Losses through fraud have been exceedingly rare, the most remarkable and most recent case being that of a man named Von Scheurer, who in June 1883 effected insurance with the Society for £2000. His death was reported as having taken place in Paris on 6th November following, certified as being caused by galloping consumption (Phthisia galoparnte). After special enquiry had been made in Paris, the claim was admitted and paid to an unmarried woman giving the name of Juliana Metz von Bankfalva, who produced a deed dated 27th September assigning the policy to her.

It then turned out that Von Scheurer was insured in various offices for sums amounting to £13,800. Nothing more was heard in the matter until 1887, when an informer turned up, declaring that Von Scheurer was still alive, and offering to reveal his hiding-place for the sum of 1000 francs (£80). The French Government took up the affair, when it was proved that Von Scheurer had found a man in very poor circumstances in an advanced stage of pulmonary consumption, persuaded him to go for treatment to the house of a certain physician with whom he (Von Scheurer) was well acquainted, where the poor fellow died. It appears that this doctor was in the conspiracy from the beginning, for he made out a certificate of death in the name of Von Scheurer.

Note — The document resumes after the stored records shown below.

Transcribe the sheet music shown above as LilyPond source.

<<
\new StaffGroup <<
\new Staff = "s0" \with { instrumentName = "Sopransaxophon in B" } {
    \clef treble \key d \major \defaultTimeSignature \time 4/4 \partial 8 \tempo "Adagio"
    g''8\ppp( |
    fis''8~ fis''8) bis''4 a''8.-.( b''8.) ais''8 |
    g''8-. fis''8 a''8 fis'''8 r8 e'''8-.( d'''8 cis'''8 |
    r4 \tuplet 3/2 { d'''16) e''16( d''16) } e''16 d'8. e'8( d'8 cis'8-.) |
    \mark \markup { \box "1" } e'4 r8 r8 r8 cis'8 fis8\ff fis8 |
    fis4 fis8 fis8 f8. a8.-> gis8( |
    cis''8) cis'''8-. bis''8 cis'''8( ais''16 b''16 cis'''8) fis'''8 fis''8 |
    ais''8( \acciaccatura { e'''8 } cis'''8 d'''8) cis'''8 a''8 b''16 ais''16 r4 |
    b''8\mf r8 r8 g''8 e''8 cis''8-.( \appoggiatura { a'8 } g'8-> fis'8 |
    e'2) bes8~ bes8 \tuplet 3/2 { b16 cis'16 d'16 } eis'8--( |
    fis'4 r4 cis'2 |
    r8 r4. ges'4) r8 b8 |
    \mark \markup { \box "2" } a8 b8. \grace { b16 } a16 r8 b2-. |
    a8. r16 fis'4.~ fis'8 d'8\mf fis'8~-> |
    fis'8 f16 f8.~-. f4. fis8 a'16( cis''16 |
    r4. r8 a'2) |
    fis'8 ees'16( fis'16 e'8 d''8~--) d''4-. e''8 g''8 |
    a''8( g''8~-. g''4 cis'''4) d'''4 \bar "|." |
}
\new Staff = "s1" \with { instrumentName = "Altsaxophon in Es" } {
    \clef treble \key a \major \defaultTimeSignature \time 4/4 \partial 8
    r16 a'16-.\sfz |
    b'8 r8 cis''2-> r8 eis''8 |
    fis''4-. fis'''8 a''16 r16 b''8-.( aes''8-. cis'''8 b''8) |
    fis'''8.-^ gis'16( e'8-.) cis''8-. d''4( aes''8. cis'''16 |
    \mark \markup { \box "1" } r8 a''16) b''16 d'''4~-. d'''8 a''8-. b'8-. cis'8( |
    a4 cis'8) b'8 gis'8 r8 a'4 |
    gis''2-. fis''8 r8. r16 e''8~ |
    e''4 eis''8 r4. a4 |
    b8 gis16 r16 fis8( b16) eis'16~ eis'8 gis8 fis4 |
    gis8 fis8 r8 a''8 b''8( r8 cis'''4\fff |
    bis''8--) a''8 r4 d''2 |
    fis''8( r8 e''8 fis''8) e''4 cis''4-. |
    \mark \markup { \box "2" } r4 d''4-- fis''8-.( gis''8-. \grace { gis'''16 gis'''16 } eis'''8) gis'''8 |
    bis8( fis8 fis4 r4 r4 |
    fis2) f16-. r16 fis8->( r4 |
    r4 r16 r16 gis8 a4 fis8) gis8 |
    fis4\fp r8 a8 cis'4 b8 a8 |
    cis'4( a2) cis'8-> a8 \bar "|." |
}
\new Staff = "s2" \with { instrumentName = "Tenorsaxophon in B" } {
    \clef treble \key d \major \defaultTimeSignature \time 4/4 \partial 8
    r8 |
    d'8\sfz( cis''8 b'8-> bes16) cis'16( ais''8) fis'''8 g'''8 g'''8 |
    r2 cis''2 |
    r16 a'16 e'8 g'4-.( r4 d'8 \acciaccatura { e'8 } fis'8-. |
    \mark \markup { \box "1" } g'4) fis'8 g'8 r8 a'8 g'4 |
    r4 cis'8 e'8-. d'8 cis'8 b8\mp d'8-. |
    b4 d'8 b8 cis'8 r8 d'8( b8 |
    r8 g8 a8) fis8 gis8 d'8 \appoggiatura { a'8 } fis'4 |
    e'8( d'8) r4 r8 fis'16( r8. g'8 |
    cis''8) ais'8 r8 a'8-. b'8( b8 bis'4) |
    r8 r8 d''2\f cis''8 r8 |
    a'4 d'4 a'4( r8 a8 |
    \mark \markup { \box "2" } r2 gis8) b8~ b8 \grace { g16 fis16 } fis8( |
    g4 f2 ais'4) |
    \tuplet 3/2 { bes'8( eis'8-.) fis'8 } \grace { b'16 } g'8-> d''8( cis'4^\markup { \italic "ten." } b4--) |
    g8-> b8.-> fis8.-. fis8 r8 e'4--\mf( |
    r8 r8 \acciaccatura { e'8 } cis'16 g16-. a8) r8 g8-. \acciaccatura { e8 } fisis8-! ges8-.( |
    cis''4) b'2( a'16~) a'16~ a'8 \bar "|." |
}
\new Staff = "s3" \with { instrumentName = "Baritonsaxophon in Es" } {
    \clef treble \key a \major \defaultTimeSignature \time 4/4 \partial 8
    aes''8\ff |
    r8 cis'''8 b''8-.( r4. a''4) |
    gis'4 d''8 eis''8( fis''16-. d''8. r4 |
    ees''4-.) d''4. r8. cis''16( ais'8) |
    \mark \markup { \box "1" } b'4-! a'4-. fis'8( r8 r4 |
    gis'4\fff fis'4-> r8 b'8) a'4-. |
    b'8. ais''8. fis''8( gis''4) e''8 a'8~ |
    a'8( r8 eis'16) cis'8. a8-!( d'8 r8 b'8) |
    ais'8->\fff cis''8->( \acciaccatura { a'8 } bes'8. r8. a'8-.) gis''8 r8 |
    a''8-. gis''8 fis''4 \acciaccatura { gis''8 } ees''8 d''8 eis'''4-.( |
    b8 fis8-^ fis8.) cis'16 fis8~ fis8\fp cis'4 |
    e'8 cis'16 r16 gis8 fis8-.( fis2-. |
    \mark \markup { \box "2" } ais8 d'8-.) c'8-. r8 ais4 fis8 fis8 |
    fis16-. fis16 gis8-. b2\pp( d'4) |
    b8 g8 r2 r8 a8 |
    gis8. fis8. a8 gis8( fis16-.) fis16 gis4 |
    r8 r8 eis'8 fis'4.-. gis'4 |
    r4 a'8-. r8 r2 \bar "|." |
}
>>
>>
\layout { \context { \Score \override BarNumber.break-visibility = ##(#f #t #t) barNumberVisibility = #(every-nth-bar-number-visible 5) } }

Meanwhile Von Scheurer had taken up his abode in Vienna, where he assumed the names, first of De Salis and then of Ropers, under the latter of which he went through a form of marriage with his accomplice Juliana Metz, notwithstanding that he had a wife living. When the pursuit became hot he committed suicide, after writing to the highly respectable firm of solicitors who, all unconscious of his true character, had managed his affairs, protesting that he was the true culprit, that Juliana Metz was his victim and had acted out of love for him and under threat that he would commit suicide if she held back. She paid for her devotion to this rascal by undergoing a sentence of four years' penal servitude for fraud; and when she regained her freedom she made the best reparation in her power. Von Scheurer or Ropers had left all his property to Juliana by will; she waived her claim to it, allowing it to be handed over to the assurance companies which her paramour had defrauded. The proceeds sufficed to recover for them about fifty per cent of their losses.

Members of the Society sometimes disappear and their policies lapse. In such cases the utmost diligence is exerted by the Society to recover traces of them and to find their representatives. Among the lives lost in the Titanic disaster only two were insured with the Scottish Widows', a bandsman for £100 and a valet of one of the passengers for £200.

In closing this brief review of the origin and progress of the Scottish Widows' Fund Life Assurance Society, it may be observed that, founded primarily as a philanthropic undertaking, and, as such, prefacing its first business meeting by an invocation of Divine aid and favour, it has developed into one of the chief financial institutions of the realm, whereof it may surely be said in the words applied in another connection by Lord Macaulay "It is sound at heart; it has nothing of age but its dignity, and its strength is still the strength of youth."